The User Plane Function (UPF), for its part, is responsible for routing and transmitting data. It establishes and manages user tunnels.

Description of the attack

The PFCP Flood attack is instanciated from the SMF of the 5G core network.

The target of this attack is the UPF, which handles processes and forwards user data to the Data Network (DN).

The goal of this flood attack is the exhaustion of the UPF's resources to handle legitimate Session Establishment Requests and Heartbeat Requests. This will potentially hinder the capability of the 5G core to successfully formulate new Protocol Data Unit (PDU) sessions between clients and DN. Essentially, this attack is implemented on the N4 interface, and the impact can be observed in the intermediate interfaces. The Session ID (SEID) is randomized for each session establishment request.
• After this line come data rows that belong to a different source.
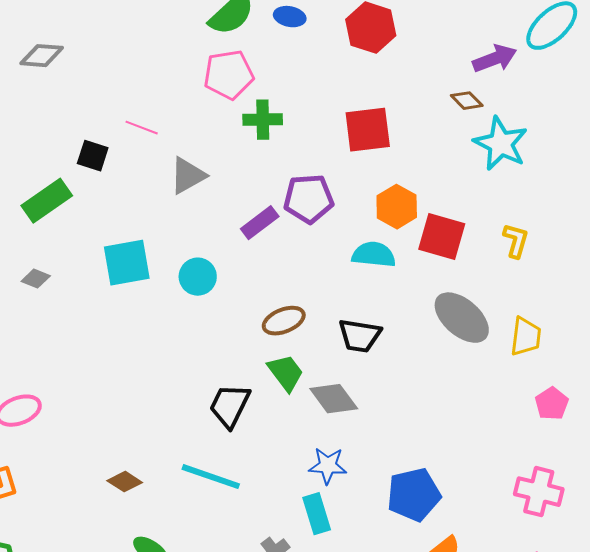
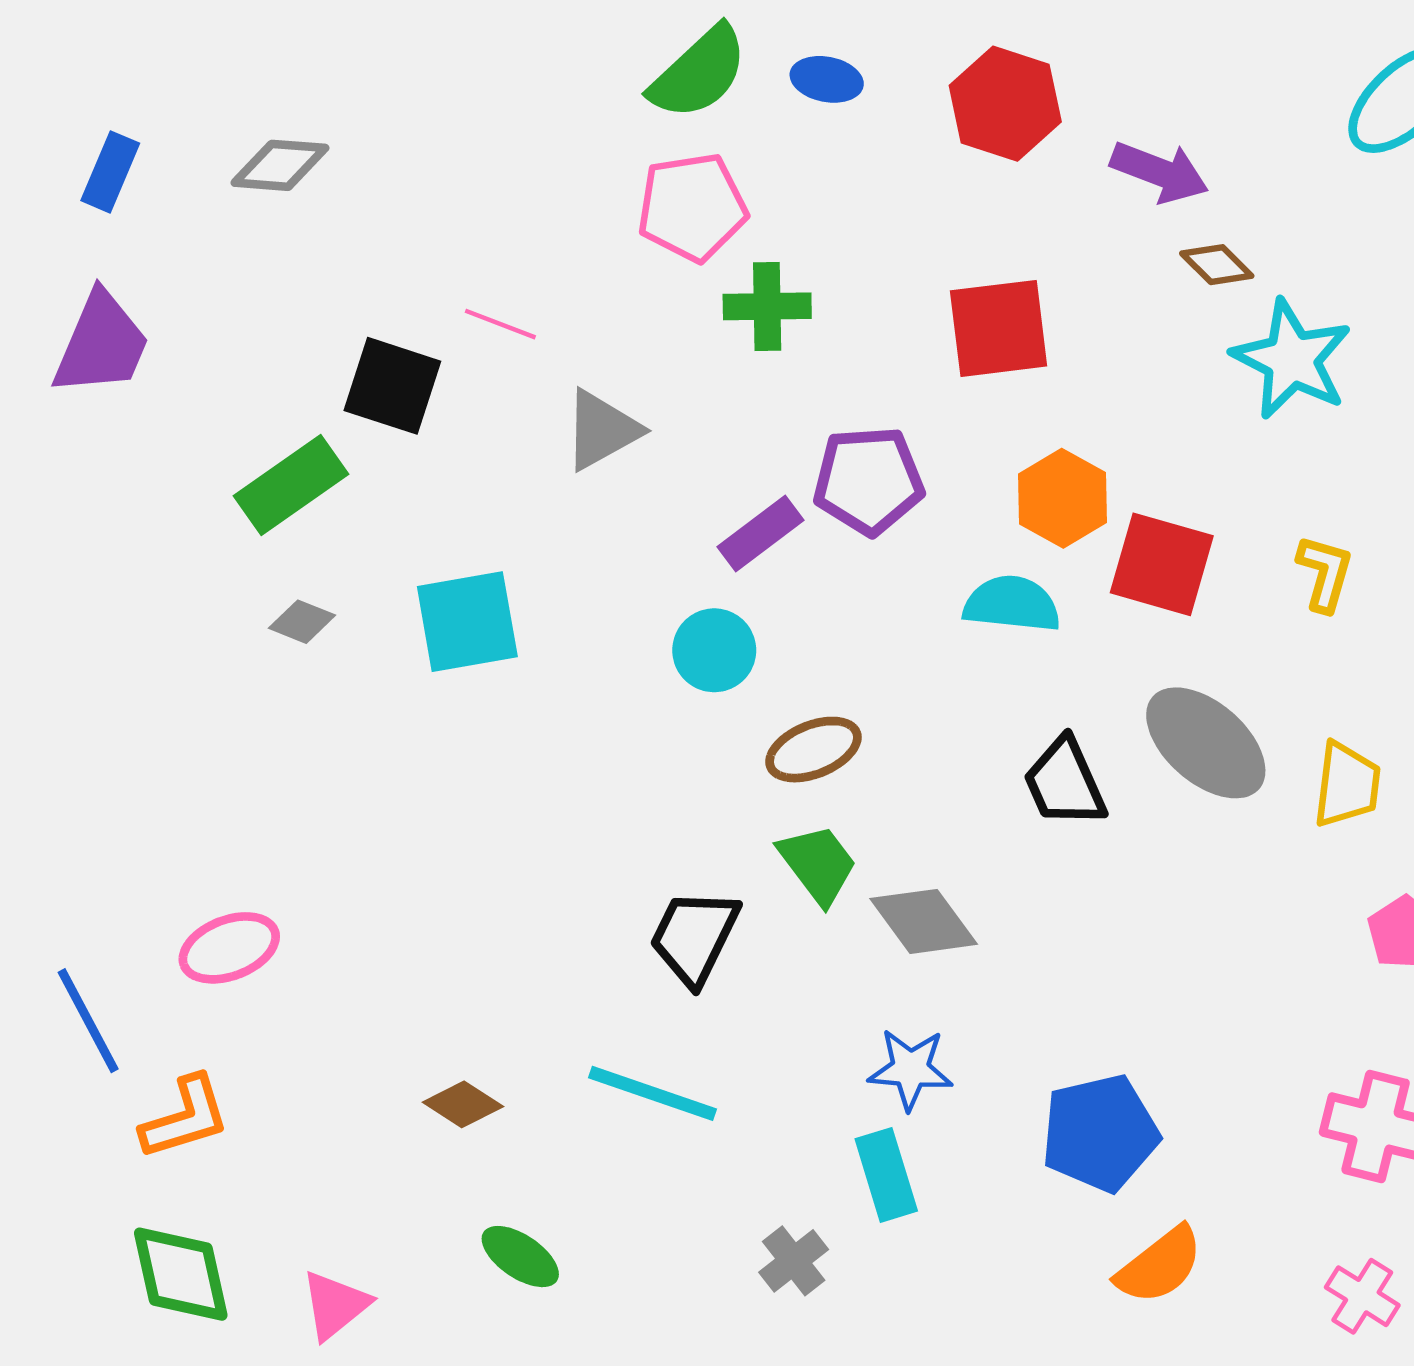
purple arrow: (495, 59) -> (1160, 172), moved, turned 42
black square: (93, 156) -> (392, 386), size x1.4
cyan circle: (198, 277) -> (714, 650), moved
gray diamond: (36, 279) -> (302, 622), moved
black trapezoid: (360, 336) -> (1065, 783), moved, turned 57

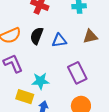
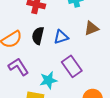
purple rectangle: (77, 73) -> (72, 66), moved

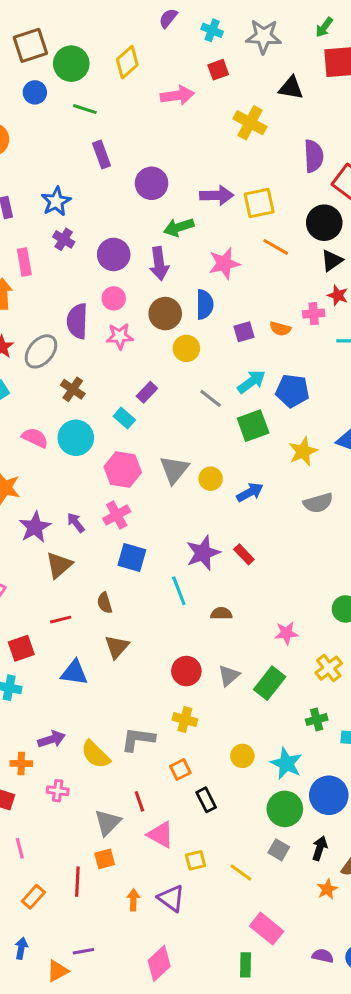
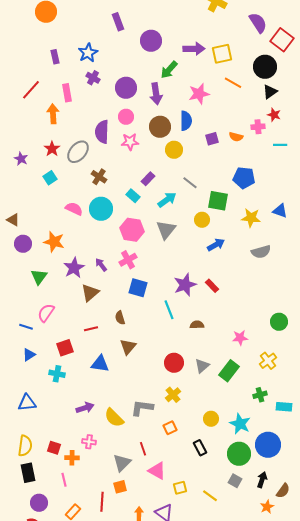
purple semicircle: (314, 156) -> (258, 23), turned -30
green arrow: (179, 227) -> (169, 70), turned -30
cyan arrow: (252, 382) -> (167, 200), moved
green square: (253, 426) -> (218, 201), turned 30
yellow star: (303, 451) -> (251, 218), turned 30
yellow circle: (211, 479) -> (202, 220), moved
yellow cross: (185, 720) -> (173, 395), turned 35
orange cross: (21, 763) -> (72, 458), moved
black rectangle: (206, 800) -> (200, 448), moved

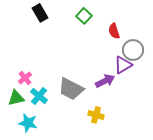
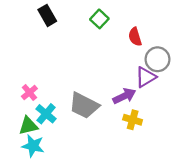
green triangle: (16, 98) -> (28, 126), moved
yellow cross: (96, 115) -> (133, 120), moved

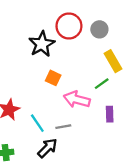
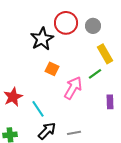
pink arrow: (77, 99) -> (73, 88), turned 105
purple rectangle: (110, 114) -> (110, 102), moved
gray line: (63, 127) -> (74, 133), moved

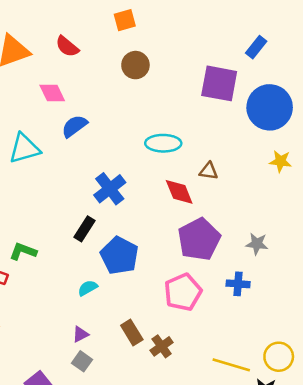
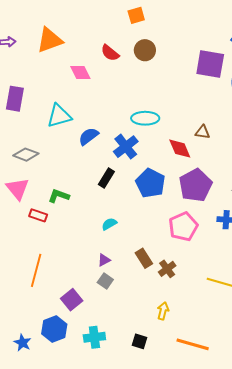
red semicircle: (67, 46) -> (110, 53), moved
blue semicircle: (74, 126) -> (89, 136), moved
cyan ellipse: (163, 143) -> (145, 118), moved
blue pentagon: (119, 256) -> (150, 183), moved

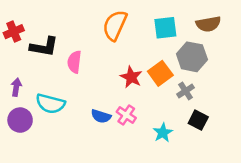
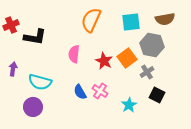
pink semicircle: (74, 62) -> (74, 54), moved
blue semicircle: (101, 116) -> (80, 92), turned 42
purple circle: (20, 120) -> (33, 107), moved

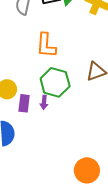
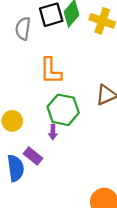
purple rectangle: (24, 103) -> (33, 156), moved, turned -54

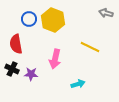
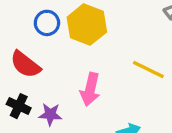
red semicircle: (16, 44) -> (25, 64), turned -42

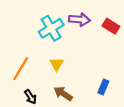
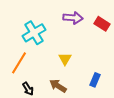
cyan cross: (51, 28) -> (34, 33), moved
yellow triangle: (57, 64) -> (65, 59), moved

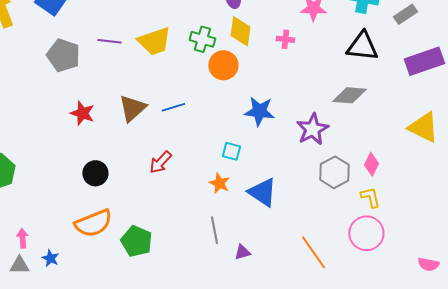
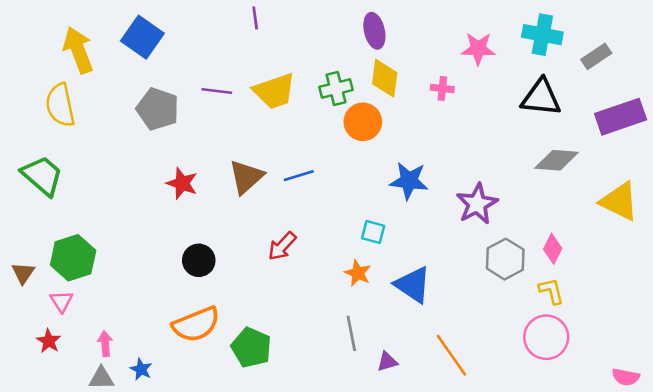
green cross: (202, 39) -> (336, 88), turned -30
gray diamond: (349, 95) -> (556, 160), moved
orange line: (313, 252) -> (451, 355), moved

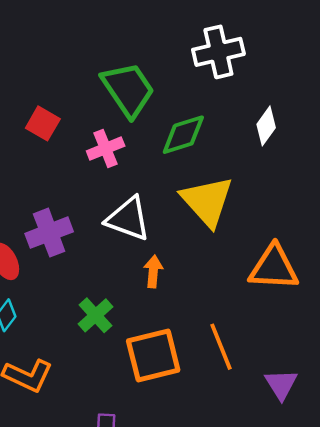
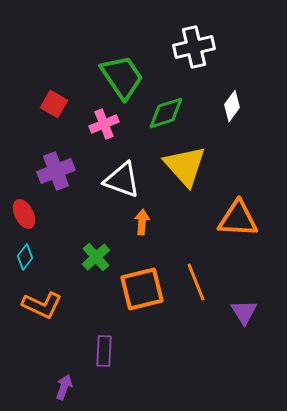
purple cross: (49, 233) -> (56, 171), moved

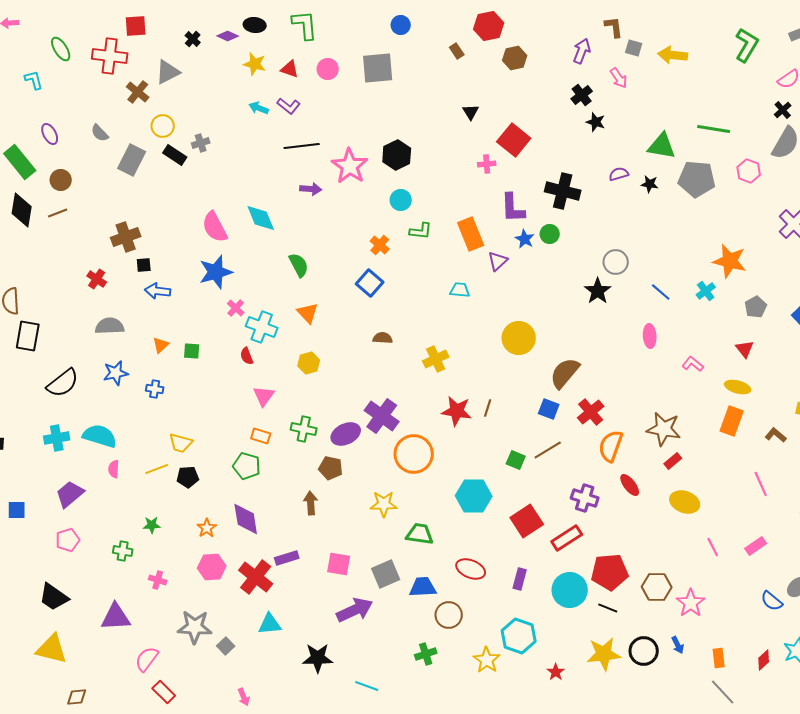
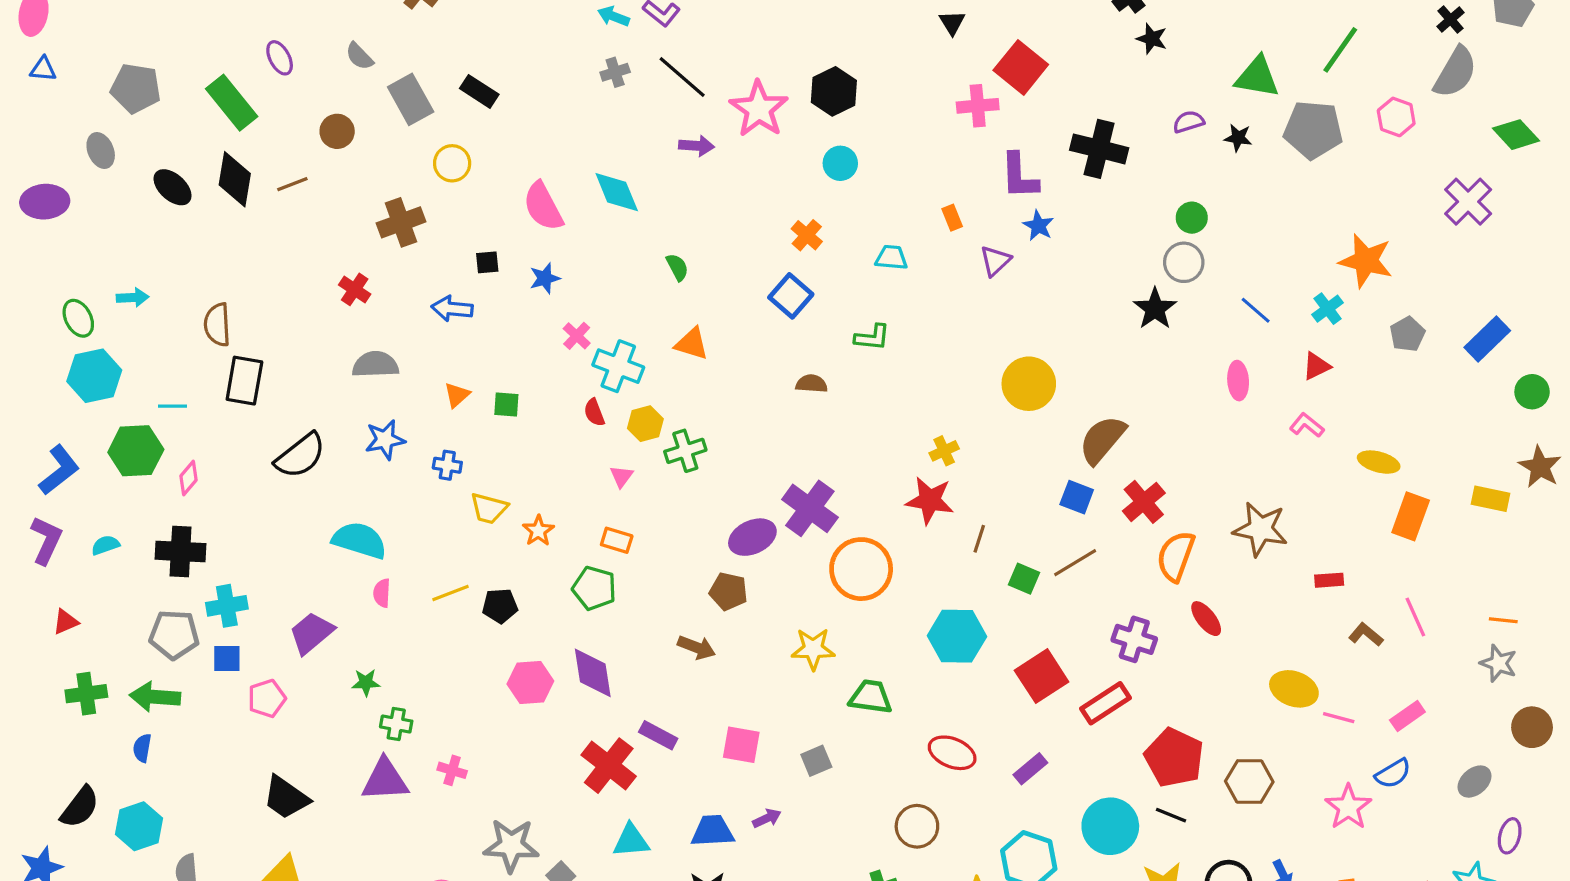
yellow circle: (163, 126) -> (452, 163), moved
green line: (714, 129) -> (1340, 50), turned -64
gray cross: (201, 143) -> (615, 72), moved
black line: (302, 146) -> (682, 77), turned 48
gray rectangle: (132, 160) -> (411, 99), turned -56
pink cross: (487, 164) -> (978, 106), size x1.4
brown circle: (61, 180) -> (337, 131), moved
green L-shape: (421, 231) -> (872, 337), moved
orange rectangle: (471, 234) -> (952, 218), size x0.5
green circle: (550, 234) -> (1192, 218), moved
black square: (144, 265) -> (487, 262), moved
green semicircle: (299, 265) -> (677, 267), size x0.7
blue star: (216, 272) -> (545, 278), size x0.6
cyan trapezoid: (460, 290) -> (891, 258), moved
orange triangle: (308, 313) -> (692, 344), turned -30
red triangle: (745, 349) -> (1316, 366), moved, turned 42
yellow cross: (436, 359) -> (944, 451), moved, size x0.7
yellow hexagon: (309, 363) -> (645, 424), moved
pink triangle: (264, 396) -> (621, 476), size x0.7
brown line: (488, 408) -> (979, 539), moved
orange rectangle: (732, 421) -> (1411, 516), moved
green cross: (304, 429) -> (685, 451), moved, turned -30
brown L-shape: (776, 435) -> (1366, 635), moved
cyan cross: (57, 438) -> (227, 606), moved
yellow trapezoid: (181, 443) -> (489, 508), moved
red rectangle: (673, 461) -> (1329, 580), moved, turned 36
yellow ellipse: (685, 502) -> (1294, 689), moved
brown arrow: (311, 503) -> (697, 647), turned 115
green star: (152, 525) -> (366, 682), moved
orange star: (207, 528) -> (538, 531), moved
pink pentagon: (68, 540) -> (267, 698), moved
pink line: (713, 547) -> (1339, 718), turned -48
purple rectangle: (287, 558) -> (658, 735), turned 45
pink hexagon: (212, 567) -> (530, 682), moved
red pentagon: (610, 572) -> (1174, 758), turned 30
gray square: (386, 574) -> (816, 761), size x0.7
purple rectangle: (520, 579) -> (1030, 769), turned 35
blue trapezoid: (423, 587) -> (712, 831), moved
cyan circle: (570, 590) -> (1110, 826), moved
blue semicircle: (772, 601) -> (1393, 774), moved, turned -70
pink star: (691, 603) -> (1348, 807), moved
purple arrow: (355, 610) -> (767, 818), size x0.5
purple triangle: (116, 617) -> (385, 780), moved

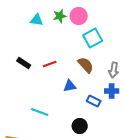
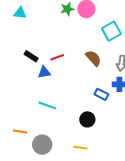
cyan triangle: (37, 20) -> (20, 13), moved
cyan square: (93, 38) -> (111, 31), moved
blue triangle: (70, 86) -> (44, 72), moved

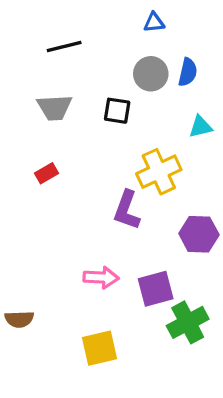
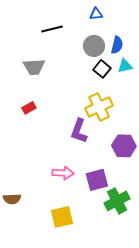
black line: (64, 47) -> (52, 29), moved
black square: (117, 111) -> (102, 69), moved, turned 30
cyan triangle: (201, 127) -> (125, 66), moved

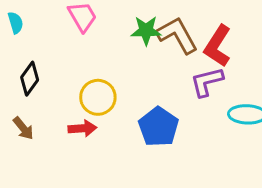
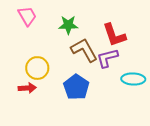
brown L-shape: (177, 35) -> (84, 50), moved
red L-shape: (218, 46) -> (114, 35), turned -52

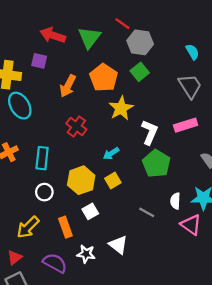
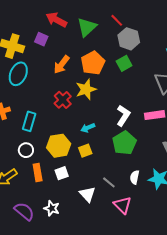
cyan ellipse: (20, 106) -> (18, 74), turned 45
yellow star: (121, 108) -> (86, 89), moved
pink triangle: (191, 225) -> (122, 205), moved
orange rectangle: (65, 227) -> (38, 173), moved
white triangle: (118, 245) -> (87, 194), moved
You can execute the script:

sudo python3 pfcp-flood-flag.py <PFCP_CP_IP_V4> <PFCP_UP_IP_V4> <N3_IP_V4> <GNB_IP_V4>

To get IP address from the containers, you can use the following command:

docker exec <service> ip addr show

For example:

docker exec nrf ip addr show

Question 3

Inspect the logs from the UPF function.

We observe that Free5Gc is affected, but in a way different from what was initially expected. While we anticipated that the UPF would no longer be able to respond to legitimate session establishment requests and would be unable to create PDU sessions, it turns out that only its routing functions were affected. Any user connected before, during, or after the attack still has an active session, but their packets do not reach the internet.

Attack 2: PFCP session deletion flag

Description of the attack

This attack consists in lauching a Denial of Service (DoS) via PFCP Session Deletion. Using Scapy, a Python library that allows us to manipulate, generate, and analyze network packets, we were able to create a script to generate PFCP packets.

We start with an SMF that is considered compromised, and we execute this scenario toward the UPF. The generated packets are saved in a pcap file and replayed in real-time using tcpreplay, a tool designed for this use case.

The goal of this attack is to disconnect a targeted user device from the internet. The user device is not disconnected from the Radio Access Network or the 5G core network, but only from the internet. This attack is implemented on the N4 interface, and its impact is seen at the N6 interface level.

You can execute the script:

sudo python3 pfcp-session-deletion-flag.py <IP_SRC> <IP_DST> <INTERFACE>

The <IP_SRC> is the IPv4 address of the PFCP control plane (SMF), the <IP_DST> is the IPv4 address of the PFCP user plane (UPF), and the <INTERFACE> is the interface from which the maliious packets will be sent (likely n4 between the UPF and the SMF).

Question 4

Inspect the logs from the UPF function.

After sending the packet to the UPF, we can see in the logs that the UPF deletes the session. The user will no longer have internet access, and the UPF will show errors but will do nothing about it.